TASK ITEM:
What lines below contain the word "Comune"? Please pull each one out.

☆ ☆ ☆ ☆

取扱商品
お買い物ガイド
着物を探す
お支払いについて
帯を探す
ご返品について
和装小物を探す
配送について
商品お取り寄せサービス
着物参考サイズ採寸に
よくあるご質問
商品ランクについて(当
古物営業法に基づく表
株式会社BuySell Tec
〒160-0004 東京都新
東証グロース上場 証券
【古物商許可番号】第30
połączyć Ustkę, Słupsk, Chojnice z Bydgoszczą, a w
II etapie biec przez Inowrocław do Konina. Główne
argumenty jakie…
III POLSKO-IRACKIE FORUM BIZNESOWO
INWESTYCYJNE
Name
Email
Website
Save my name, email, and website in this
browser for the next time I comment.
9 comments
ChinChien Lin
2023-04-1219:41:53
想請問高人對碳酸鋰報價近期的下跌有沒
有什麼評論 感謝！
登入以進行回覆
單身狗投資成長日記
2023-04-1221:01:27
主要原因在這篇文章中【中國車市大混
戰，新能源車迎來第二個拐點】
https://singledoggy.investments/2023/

☆ ☆ ☆ ☆

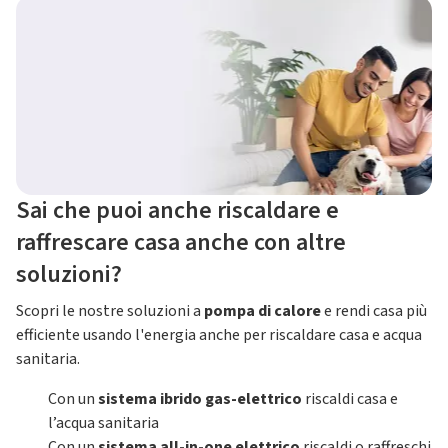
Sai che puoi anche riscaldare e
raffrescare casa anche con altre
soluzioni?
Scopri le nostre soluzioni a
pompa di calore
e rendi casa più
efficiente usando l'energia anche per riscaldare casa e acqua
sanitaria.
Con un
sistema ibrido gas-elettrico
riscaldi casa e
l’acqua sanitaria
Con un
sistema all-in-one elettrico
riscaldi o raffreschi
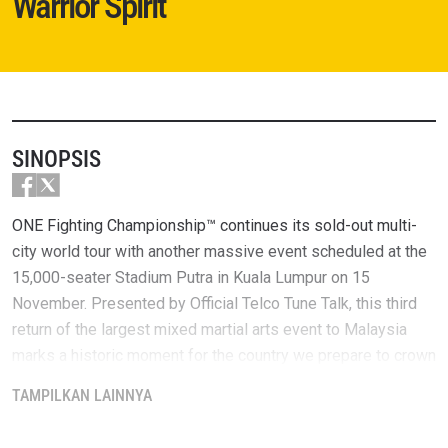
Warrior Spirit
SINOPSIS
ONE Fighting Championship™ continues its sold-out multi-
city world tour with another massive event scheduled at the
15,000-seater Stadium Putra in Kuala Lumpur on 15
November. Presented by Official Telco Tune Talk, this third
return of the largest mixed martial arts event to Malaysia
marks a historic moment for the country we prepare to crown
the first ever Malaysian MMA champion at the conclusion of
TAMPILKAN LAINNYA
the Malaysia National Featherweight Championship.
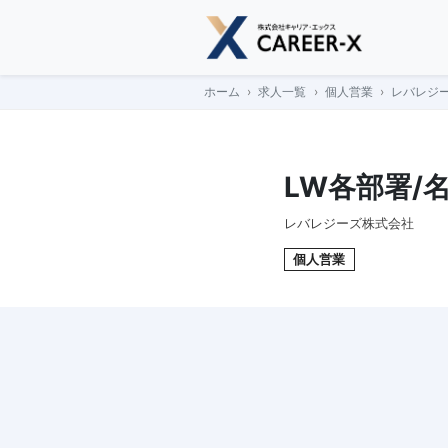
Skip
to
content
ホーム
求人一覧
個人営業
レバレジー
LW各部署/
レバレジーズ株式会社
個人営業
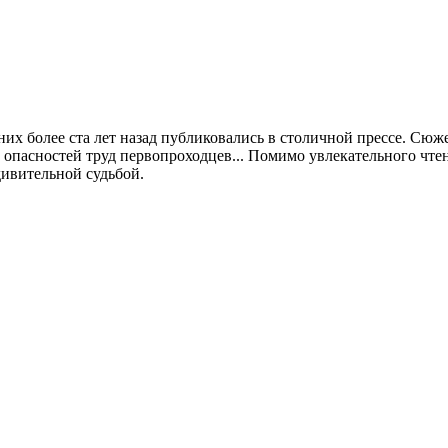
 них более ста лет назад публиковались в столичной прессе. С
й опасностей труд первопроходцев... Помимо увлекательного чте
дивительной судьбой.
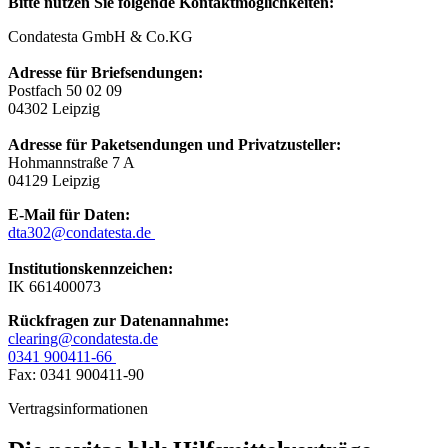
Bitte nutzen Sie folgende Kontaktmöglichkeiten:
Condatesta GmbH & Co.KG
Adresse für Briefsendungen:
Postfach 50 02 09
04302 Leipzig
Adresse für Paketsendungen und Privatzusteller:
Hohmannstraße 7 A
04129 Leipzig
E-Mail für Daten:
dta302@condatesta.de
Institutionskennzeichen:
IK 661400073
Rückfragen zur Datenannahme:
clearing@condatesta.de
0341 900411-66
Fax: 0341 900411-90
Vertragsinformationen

☆ ☆ ☆ ☆

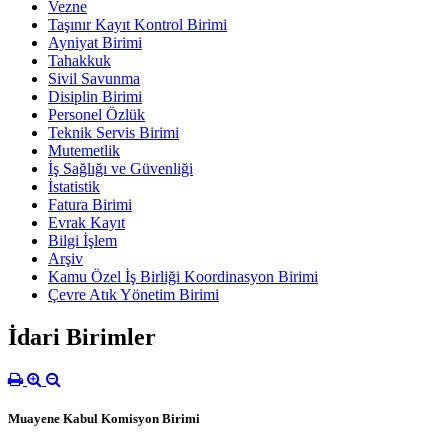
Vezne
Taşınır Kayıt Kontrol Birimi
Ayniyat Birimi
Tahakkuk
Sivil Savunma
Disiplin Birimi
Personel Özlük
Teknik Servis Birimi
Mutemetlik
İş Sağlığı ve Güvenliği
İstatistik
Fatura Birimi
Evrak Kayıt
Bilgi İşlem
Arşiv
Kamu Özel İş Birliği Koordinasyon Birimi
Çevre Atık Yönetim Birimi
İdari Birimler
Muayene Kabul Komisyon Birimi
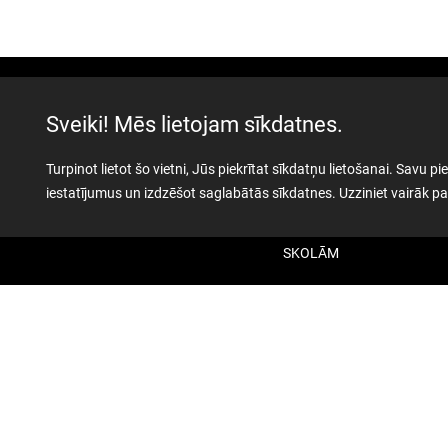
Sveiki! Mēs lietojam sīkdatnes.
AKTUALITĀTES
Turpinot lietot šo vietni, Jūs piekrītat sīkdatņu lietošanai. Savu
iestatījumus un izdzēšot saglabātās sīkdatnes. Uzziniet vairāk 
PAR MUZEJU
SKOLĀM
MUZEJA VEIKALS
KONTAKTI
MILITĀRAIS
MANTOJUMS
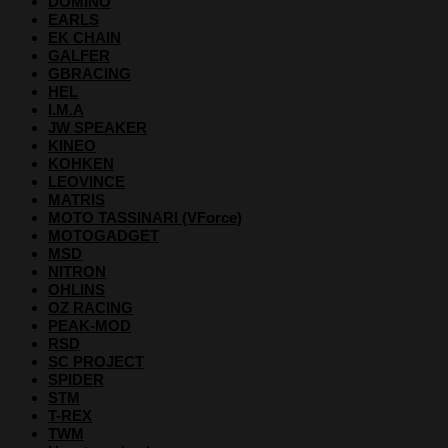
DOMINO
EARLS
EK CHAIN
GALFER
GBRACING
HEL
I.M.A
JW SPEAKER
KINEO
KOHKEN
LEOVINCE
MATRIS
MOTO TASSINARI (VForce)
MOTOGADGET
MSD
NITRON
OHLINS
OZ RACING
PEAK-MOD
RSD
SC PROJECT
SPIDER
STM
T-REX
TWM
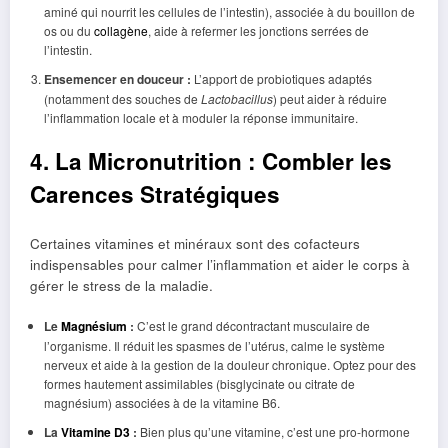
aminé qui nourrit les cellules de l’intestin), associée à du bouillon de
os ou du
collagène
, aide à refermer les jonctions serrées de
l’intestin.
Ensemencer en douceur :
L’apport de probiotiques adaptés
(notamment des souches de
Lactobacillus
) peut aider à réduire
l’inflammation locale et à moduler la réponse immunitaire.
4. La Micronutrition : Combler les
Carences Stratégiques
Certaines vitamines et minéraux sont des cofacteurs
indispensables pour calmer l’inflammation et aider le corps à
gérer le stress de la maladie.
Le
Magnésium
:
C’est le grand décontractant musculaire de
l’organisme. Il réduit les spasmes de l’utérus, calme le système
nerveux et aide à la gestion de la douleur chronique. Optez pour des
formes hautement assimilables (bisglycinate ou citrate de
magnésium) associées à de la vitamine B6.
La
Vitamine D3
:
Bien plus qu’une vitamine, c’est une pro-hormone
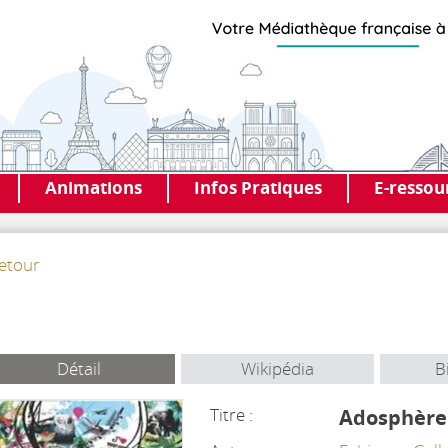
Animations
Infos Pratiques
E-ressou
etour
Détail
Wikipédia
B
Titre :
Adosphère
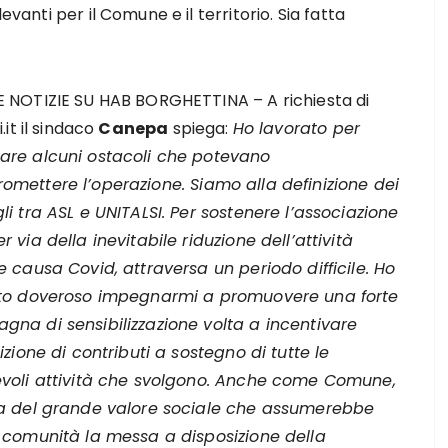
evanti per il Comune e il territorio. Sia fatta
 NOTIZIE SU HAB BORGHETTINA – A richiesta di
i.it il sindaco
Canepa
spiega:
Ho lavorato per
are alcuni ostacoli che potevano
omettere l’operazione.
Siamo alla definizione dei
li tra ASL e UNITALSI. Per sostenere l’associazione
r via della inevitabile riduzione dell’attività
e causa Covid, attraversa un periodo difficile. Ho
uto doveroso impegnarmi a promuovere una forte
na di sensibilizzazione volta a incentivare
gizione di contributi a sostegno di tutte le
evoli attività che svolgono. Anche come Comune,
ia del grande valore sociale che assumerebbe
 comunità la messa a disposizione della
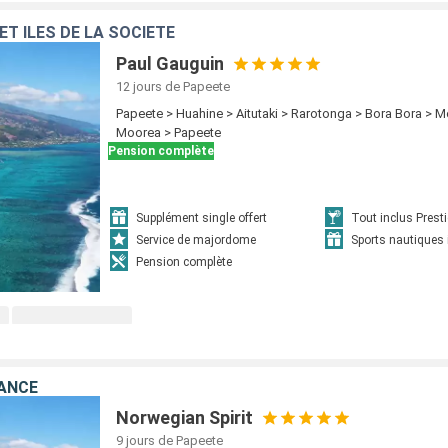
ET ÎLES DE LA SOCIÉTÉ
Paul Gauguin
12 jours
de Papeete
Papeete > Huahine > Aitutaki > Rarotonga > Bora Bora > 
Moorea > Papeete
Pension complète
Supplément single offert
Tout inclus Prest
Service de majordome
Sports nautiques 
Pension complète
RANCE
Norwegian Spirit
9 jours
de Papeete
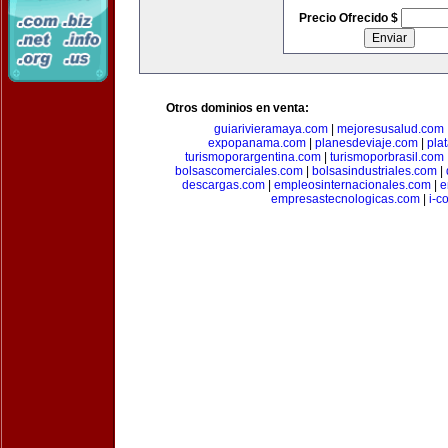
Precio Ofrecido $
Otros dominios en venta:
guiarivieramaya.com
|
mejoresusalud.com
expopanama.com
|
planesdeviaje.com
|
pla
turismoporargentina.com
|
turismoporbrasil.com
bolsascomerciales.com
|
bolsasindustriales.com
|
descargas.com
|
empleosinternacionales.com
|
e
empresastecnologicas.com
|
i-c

☆ ☆ ☆ ☆

TASK SOLUTION:
evanti per il Comune e il territorio. Sia fatta
evoli attività che svolgono. Anche come Comune,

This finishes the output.